La exposición Philip Guston Now que debía recorrer cuatro museos en el viejo y nuevo continente acabó censurada en pleno movimiento Black Lives Matter (en lo más alto, por cierto, de la lista Power 100 de 2020). Ay, esos valores indeterminados que tienen que ver con el “contexto”. ¿Qué es lo interior y lo exterior al marco? Son algunas consecuencias de la imbricación histórico-social del arte, con permiso del añorado Enrique Lynch. Más allá del cuadro, Simone Leigh, con sus meninas, será la primera artista negra que represente a Estados Unidos en el pabellón de la Bienal de Venecia de Cecilia Alemani, aplazada hasta 2022.
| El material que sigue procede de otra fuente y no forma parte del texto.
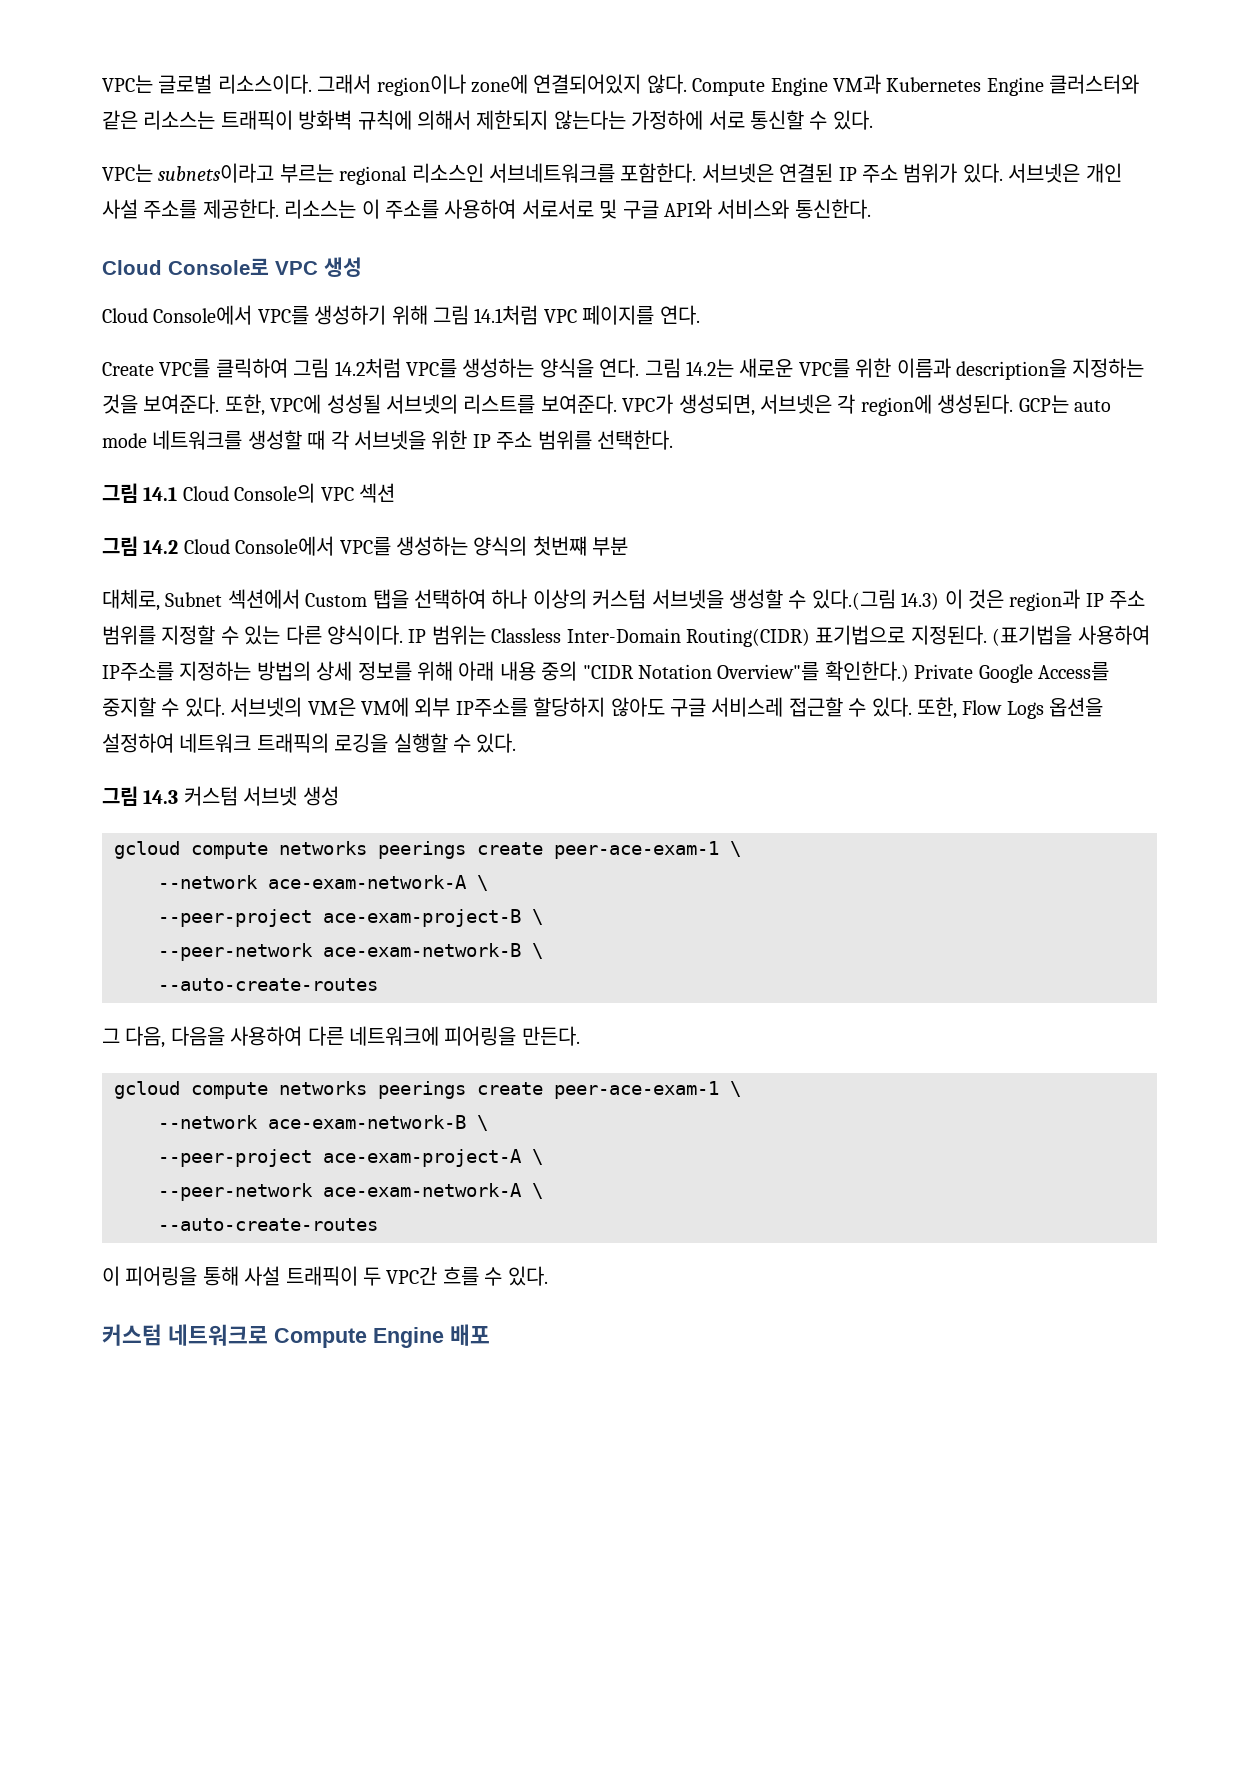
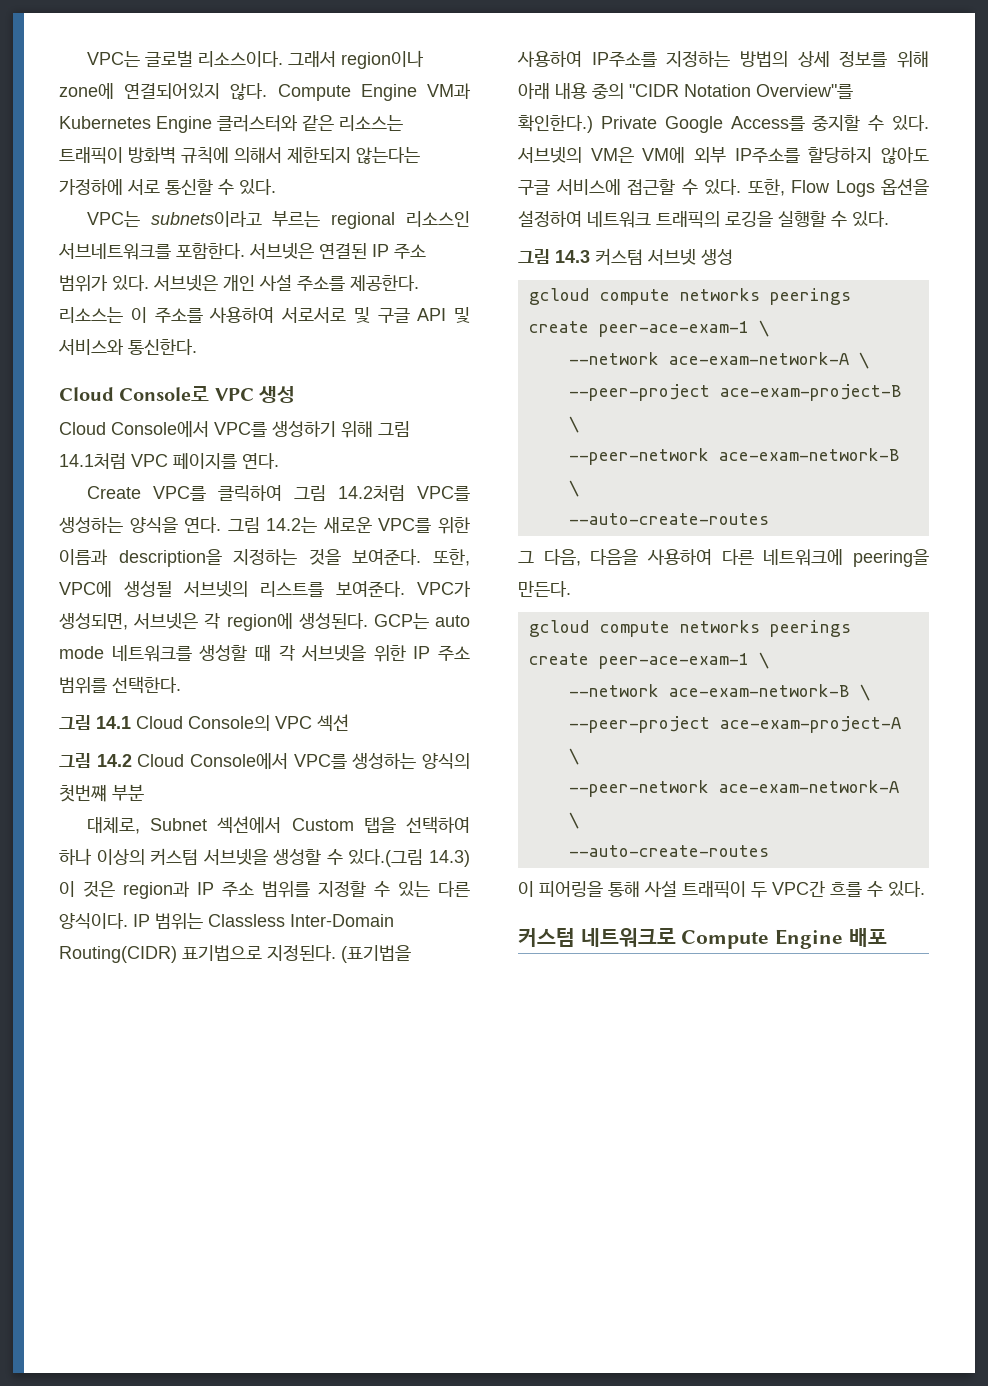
[663,199,712,219] API와 -> [417,307,470,323] API 및
[326,394,381,414] 성성될 -> [124,581,172,597] 생성될
[711,697,784,717] 서비스레 -> [555,179,621,195] 서비스에
[444,1026,517,1046] 피어링을 -> [853,549,929,567] peering을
Los nuevos espacios, reales o virtuales, proyectados por la era cibernética de acceso e interactividad global han demostrado estar muy visibles en las bienales que este año han esquivado la cancelación, como la de Berlín o la Manifesta en Marsella (con el anuncio de la 15º edición que se desarrollará en 2024 en Barcelona y su área metropolitana) y la todavía en curso de Shanghái. En España, de las muestras que han resistido el virus sobresalen Invitadas, en el Prado; Mondrian, en el Reina Sofía, y Nalini Malani, en la Fundació Miró de Barcelona.
De la misma manera que el sujeto renacentista surgió del redescubrimiento de la perspectiva —el mundo convertido en imagen y el individuo que hace algo ahí (dasein)—, la pregunta que nos abruma es si el sujeto actual acabará encarcelado en esa imagen. Una realidad aumentada.